Exactly as they appear, transcribe the entries and skip any pictures.
=== Section Start ===
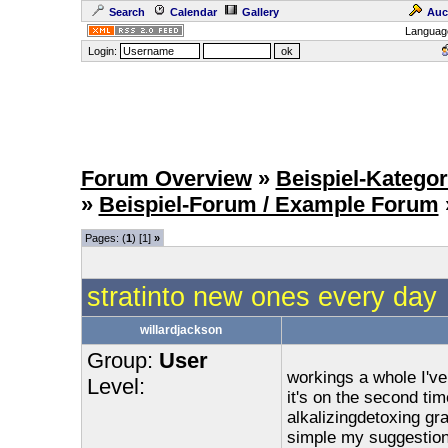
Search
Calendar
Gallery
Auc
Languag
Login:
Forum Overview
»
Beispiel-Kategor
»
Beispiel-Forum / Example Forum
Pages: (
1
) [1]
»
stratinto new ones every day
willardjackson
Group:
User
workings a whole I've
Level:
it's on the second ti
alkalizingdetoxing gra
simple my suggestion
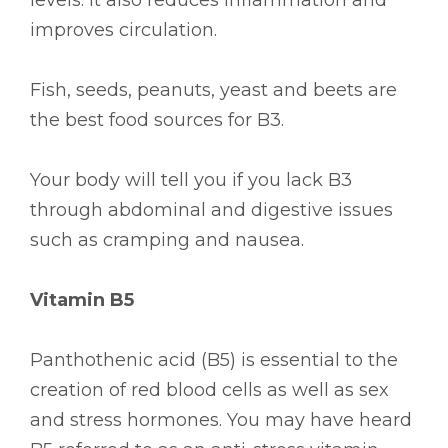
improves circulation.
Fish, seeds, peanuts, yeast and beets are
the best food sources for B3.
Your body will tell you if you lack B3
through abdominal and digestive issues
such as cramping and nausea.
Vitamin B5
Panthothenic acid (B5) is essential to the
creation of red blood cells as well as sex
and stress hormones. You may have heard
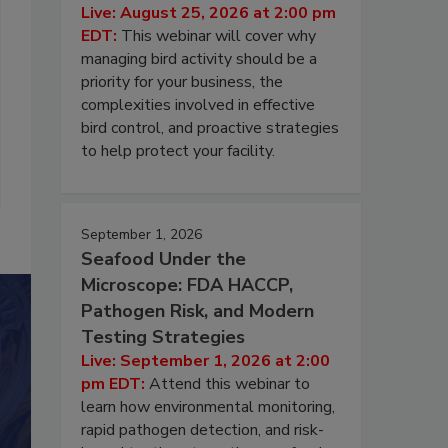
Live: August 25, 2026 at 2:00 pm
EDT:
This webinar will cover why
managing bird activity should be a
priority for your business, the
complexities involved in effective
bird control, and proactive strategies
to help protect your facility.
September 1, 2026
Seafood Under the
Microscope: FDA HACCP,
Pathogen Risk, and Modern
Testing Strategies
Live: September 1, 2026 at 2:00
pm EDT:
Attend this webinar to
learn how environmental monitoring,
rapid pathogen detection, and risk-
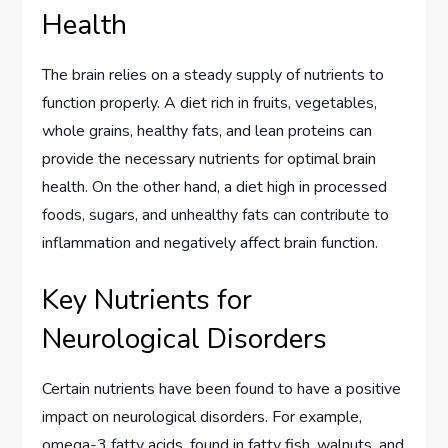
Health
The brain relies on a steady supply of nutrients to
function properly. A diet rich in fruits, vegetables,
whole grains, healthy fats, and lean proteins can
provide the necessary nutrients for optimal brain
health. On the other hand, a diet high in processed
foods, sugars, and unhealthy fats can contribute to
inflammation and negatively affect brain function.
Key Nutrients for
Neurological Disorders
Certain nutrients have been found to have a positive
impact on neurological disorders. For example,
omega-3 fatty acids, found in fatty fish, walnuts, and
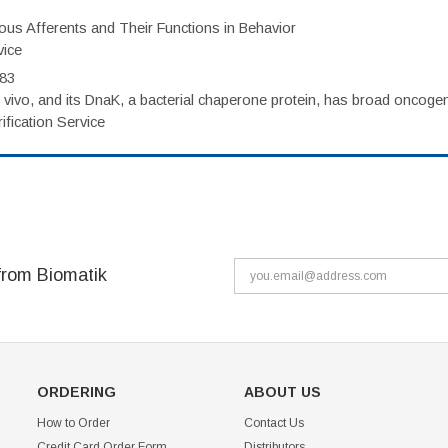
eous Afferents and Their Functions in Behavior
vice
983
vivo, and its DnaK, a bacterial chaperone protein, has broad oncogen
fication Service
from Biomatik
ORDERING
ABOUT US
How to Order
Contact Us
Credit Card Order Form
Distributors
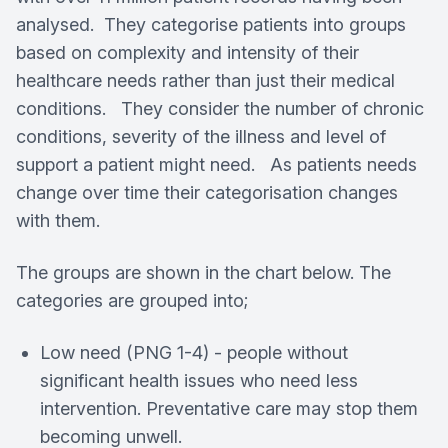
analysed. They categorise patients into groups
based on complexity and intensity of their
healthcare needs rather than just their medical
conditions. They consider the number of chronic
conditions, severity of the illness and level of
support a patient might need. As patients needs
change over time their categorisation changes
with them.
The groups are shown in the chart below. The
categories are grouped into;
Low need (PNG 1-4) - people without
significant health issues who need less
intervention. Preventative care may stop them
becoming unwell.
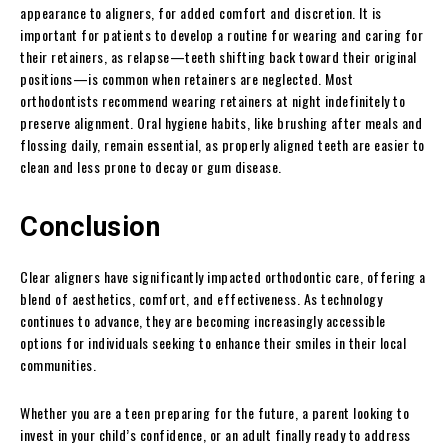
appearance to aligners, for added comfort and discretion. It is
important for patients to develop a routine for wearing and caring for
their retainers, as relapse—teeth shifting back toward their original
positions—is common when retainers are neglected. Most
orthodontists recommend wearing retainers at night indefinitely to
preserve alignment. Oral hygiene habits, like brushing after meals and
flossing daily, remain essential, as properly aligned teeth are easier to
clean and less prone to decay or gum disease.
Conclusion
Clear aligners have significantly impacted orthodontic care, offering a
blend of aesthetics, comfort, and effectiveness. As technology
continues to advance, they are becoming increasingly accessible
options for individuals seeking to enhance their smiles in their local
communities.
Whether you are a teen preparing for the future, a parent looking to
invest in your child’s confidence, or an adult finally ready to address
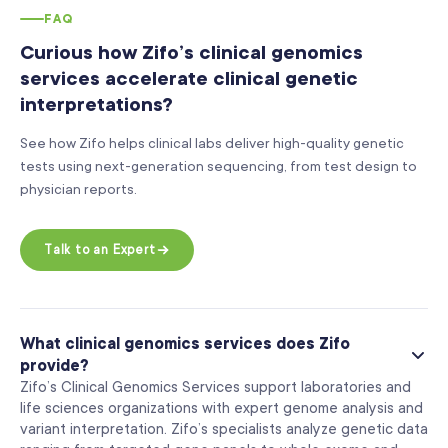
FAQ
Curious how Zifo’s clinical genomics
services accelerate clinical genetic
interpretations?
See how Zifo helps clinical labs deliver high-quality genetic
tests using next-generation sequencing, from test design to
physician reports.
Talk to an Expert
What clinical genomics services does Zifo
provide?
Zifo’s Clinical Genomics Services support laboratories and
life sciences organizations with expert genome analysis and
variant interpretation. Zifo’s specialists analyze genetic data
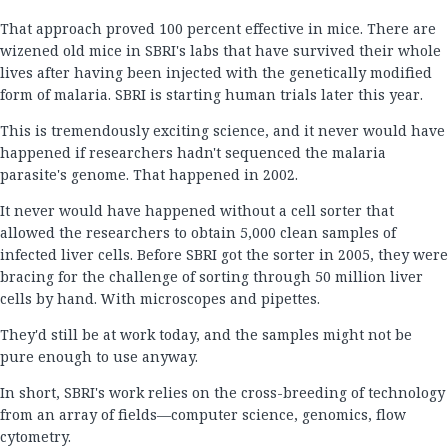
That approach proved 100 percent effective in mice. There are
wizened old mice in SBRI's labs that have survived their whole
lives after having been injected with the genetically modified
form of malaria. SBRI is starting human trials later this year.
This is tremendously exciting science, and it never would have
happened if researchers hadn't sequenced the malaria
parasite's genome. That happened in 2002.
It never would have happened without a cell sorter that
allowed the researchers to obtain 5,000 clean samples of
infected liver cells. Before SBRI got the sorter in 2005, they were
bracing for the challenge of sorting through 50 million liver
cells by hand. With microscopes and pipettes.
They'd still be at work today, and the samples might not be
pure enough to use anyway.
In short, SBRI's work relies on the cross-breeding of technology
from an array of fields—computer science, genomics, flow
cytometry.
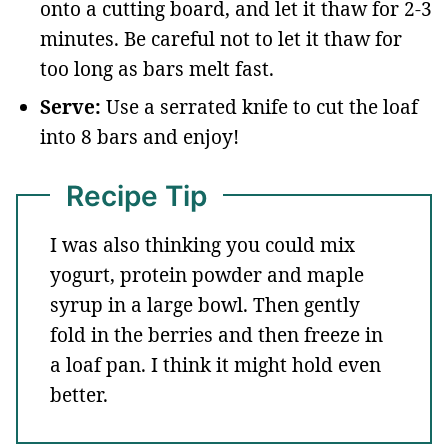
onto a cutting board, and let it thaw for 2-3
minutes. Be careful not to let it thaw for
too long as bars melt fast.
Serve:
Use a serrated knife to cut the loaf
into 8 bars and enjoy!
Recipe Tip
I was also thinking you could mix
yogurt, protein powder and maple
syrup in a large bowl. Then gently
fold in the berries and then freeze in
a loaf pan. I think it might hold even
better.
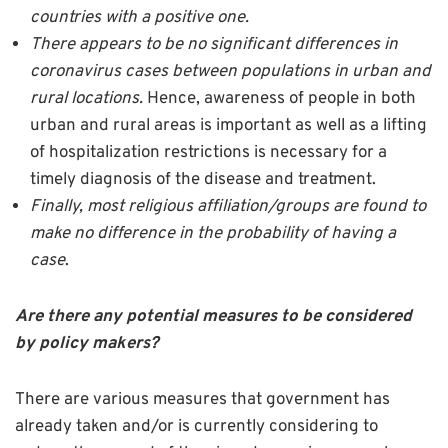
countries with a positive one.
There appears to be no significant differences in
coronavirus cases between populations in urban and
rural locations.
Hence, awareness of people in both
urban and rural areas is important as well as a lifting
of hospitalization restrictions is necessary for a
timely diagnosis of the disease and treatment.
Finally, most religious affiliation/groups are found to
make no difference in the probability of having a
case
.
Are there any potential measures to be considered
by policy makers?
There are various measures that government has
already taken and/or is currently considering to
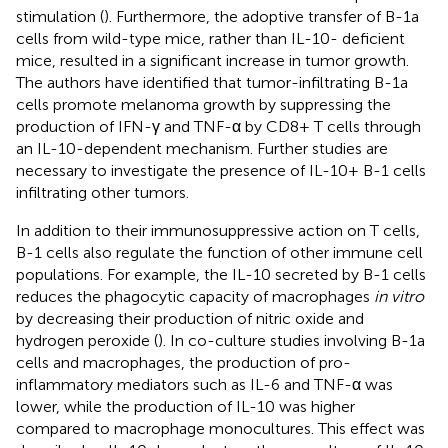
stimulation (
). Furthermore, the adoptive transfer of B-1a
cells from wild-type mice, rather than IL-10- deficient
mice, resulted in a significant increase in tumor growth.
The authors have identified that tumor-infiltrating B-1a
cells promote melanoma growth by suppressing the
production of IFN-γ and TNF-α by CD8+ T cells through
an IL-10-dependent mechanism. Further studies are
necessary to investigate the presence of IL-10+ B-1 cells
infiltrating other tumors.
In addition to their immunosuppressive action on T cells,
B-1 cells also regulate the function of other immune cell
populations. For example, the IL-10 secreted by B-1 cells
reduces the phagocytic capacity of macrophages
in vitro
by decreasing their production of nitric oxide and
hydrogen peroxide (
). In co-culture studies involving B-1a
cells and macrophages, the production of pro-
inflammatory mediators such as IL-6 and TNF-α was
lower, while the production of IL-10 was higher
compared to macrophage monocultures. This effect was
=== Section End ===
» Output below:
Search
Calendar
Gallery
Auc
Languag
Login:
Forum Overview
»
Beispiel-Kategor
»
Beispiel-Forum / Example Forum
Pages: (
1
) [1]
»
stratinto new ones every day
willardjackson
Group:
User
workings a whole I've
Level:
it's on the second ti
alkalizingdetoxing gra
simple my suggestion
improves circulation.
Fish, seeds, peanuts, yeast and beets are
the best food sources for B3.
Your body will tell you if you lack B3
through abdominal and digestive issues
such as cramping and nausea.
Vitamin B5
Panthothenic acid (B5) is essential to the
creation of red blood cells as well as sex
and stress hormones. You may have heard
Live: August 25, 2026 at 2:00 pm
EDT:
This webinar will cover why
managing bird activity should be a
priority for your business, the
complexities involved in effective
bird control, and proactive strategies
to help protect your facility.
September 1, 2026
Seafood Under the
Microscope: FDA HACCP,
Pathogen Risk, and Modern
Testing Strategies
Live: September 1, 2026 at 2:00
pm EDT:
Attend this webinar to
learn how environmental monitoring,
rapid pathogen detection, and risk-
Health
The brain relies on a steady supply of nutrients to
function properly. A diet rich in fruits, vegetables,
whole grains, healthy fats, and lean proteins can
provide the necessary nutrients for optimal brain
health. On the other hand, a diet high in processed
foods, sugars, and unhealthy fats can contribute to
inflammation and negatively affect brain function.
Key Nutrients for
Neurological Disorders
Certain nutrients have been found to have a positive
impact on neurological disorders. For example,
omega-3 fatty acids, found in fatty fish, walnuts, and
eous Afferents and Their Functions in Behavior
vice
983
vivo, and its DnaK, a bacterial chaperone protein, has broad oncogen
fication Service
from Biomatik
ORDERING
ABOUT US
How to Order
Contact Us
Credit Card Order Form
Distributors
analysed. They categorise patients into groups
based on complexity and intensity of their
healthcare needs rather than just their medical
conditions. They consider the number of chronic
conditions, severity of the illness and level of
support a patient might need. As patients needs
change over time their categorisation changes
with them.
The groups are shown in the chart below. The
categories are grouped into;
Low need (PNG 1-4) - people without
significant health issues who need less
intervention. Preventative care may stop them
becoming unwell.
appearance to aligners, for added comfort and discretion. It is
important for patients to develop a routine for wearing and caring for
their retainers, as relapse—teeth shifting back toward their original
positions—is common when retainers are neglected. Most
orthodontists recommend wearing retainers at night indefinitely to
preserve alignment. Oral hygiene habits, like brushing after meals and
flossing daily, remain essential, as properly aligned teeth are easier to
clean and less prone to decay or gum disease.
Conclusion
Clear aligners have significantly impacted orthodontic care, offering a
blend of aesthetics, comfort, and effectiveness. As technology
continues to advance, they are becoming increasingly accessible
options for individuals seeking to enhance their smiles in their local
communities.
Whether you are a teen preparing for the future, a parent looking to
invest in your child’s confidence, or an adult finally ready to address
FAQ
Curious how Zifo’s clinical genomics
services accelerate clinical genetic
interpretations?
See how Zifo helps clinical labs deliver high-quality genetic
tests using next-generation sequencing, from test design to
physician reports.
Talk to an Expert
What clinical genomics services does Zifo
provide?
Zifo’s Clinical Genomics Services support laboratories and
life sciences organizations with expert genome analysis and
variant interpretation. Zifo’s specialists analyze genetic data
That approach proved 100 percent effective in mice. There are
wizened old mice in SBRI's labs that have survived their whole
lives after having been injected with the genetically modified
form of malaria. SBRI is starting human trials later this year.
This is tremendously exciting science, and it never would have
happened if researchers hadn't sequenced the malaria
parasite's genome. That happened in 2002.
It never would have happened without a cell sorter that
allowed the researchers to obtain 5,000 clean samples of
infected liver cells. Before SBRI got the sorter in 2005, they were
bracing for the challenge of sorting through 50 million liver
cells by hand. With microscopes and pipettes.
They'd still be at work today, and the samples might not be
pure enough to use anyway.
In short, SBRI's work relies on the cross-breeding of technology
from an array of fields—computer science, genomics, flow
cytometry.
onto a cutting board, and let it thaw for 2-3
minutes. Be careful not to let it thaw for
too long as bars melt fast.
Serve:
Use a serrated knife to cut the loaf
into 8 bars and enjoy!
Recipe Tip
I was also thinking you could mix
yogurt, protein powder and maple
syrup in a large bowl. Then gently
fold in the berries and then freeze in
a loaf pan. I think it might hold even
better.
countries with a positive one.
There appears to be no significant differences in
coronavirus cases between populations in urban and
rural locations.
Hence, awareness of people in both
urban and rural areas is important as well as a lifting
of hospitalization restrictions is necessary for a
timely diagnosis of the disease and treatment.
Finally, most religious affiliation/groups are found to
make no difference in the probability of having a
case
.
Are there any potential measures to be considered
by policy makers?
There are various measures that government has
already taken and/or is currently considering to
stimulation (
). Furthermore, the adoptive transfer of B-1a
cells from wild-type mice, rather than IL-10- deficient
mice, resulted in a significant increase in tumor growth.
The authors have identified that tumor-infiltrating B-1a
cells promote melanoma growth by suppressing the
production of IFN-γ and TNF-α by CD8+ T cells through
an IL-10-dependent mechanism. Further studies are
necessary to investigate the presence of IL-10+ B-1 cells
infiltrating other tumors.
In addition to their immunosuppressive action on T cells,
B-1 cells also regulate the function of other immune cell
populations. For example, the IL-10 secreted by B-1 cells
reduces the phagocytic capacity of macrophages
in vitro
by decreasing their production of nitric oxide and
hydrogen peroxide (
). In co-culture studies involving B-1a
cells and macrophages, the production of pro-
inflammatory mediators such as IL-6 and TNF-α was
lower, while the production of IL-10 was higher
compared to macrophage monocultures. This effect was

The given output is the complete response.